* **Tasks to perform**:
1. In the passage about Cruz's performance as Donatella, what three things does Donatella say her brother loves?
2. Pick up the review of Cruz's performance as Donatella after its last sentence and keep writing it.

[Document segment — start]

She says the last part with a level of doubt in her ability to do so, much less that she’s actually going to do it. But then, when she shares her assurance that her brother will beat his illness, her own confidence grows. “My brother is stubborn; don’t forget that,” she says with a chuckle. “He’s stubborn about life. And he will beat this sickness. He loves every one of you. He loves his work. He loves this place. So I’ve no doubt my brother will be back. In the meantime, I am honored and humbled to take the reins of this company while he recovers.”
Donatella says those last lines through the start of her tears. Cruz’s performance is remarkable here, as she restrains the emotion and powers through it. There’s an old saying that watching someone on the verge of tears is always more powerful than watching them actually cry. Cruz proves why that’s so true by powering through them, then taking things back to business.

[Document segment — finish]
[Study material — start]

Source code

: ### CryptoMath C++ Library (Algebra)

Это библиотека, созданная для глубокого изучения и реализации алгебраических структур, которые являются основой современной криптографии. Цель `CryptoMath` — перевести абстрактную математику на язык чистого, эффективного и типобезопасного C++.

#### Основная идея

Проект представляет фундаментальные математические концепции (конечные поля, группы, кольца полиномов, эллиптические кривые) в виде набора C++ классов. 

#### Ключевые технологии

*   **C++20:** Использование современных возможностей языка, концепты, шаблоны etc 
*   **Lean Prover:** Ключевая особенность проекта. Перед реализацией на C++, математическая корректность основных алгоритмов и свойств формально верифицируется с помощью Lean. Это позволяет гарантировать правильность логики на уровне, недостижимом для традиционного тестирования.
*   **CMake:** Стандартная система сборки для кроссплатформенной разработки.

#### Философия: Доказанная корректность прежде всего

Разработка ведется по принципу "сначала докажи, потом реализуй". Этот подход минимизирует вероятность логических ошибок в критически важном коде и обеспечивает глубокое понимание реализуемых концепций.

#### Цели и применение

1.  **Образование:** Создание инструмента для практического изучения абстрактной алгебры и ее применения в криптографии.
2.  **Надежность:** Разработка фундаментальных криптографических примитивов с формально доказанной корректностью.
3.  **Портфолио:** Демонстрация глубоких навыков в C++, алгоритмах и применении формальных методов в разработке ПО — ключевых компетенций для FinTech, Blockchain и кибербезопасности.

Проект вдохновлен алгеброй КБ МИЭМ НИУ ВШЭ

[Study material — finish]

* **Results**:
1.
- every one of you
- his work
- this place

2.
“Our last runway show was our most talked-about to date,” Donatella says, rallying not just the troops but herself. “We must be talked about, or we are nothing. And now that Gianni’s away, we have to be even more bold, not less. We have to show that we are strong, daring that we are relevant. And that this House will survive. No matter what, it will.”
It’s a hell of a scene, and encapsulates why Cruz’s performance is so damn indelible. We know what happens to Versace we know the House survives but if we were feeling any doubt, Donatella would assuage our fears. She’s a titan learning she’s a titan, with a phenomenal career ahead of her. In that final line, as she declares the House will live on, you can feel Donatella believe in her future, too.
The penultimate episode of The Assassination of Gianni Versace: American Crime Story will air Wednesday, March 14, at 10 p.m. on FX.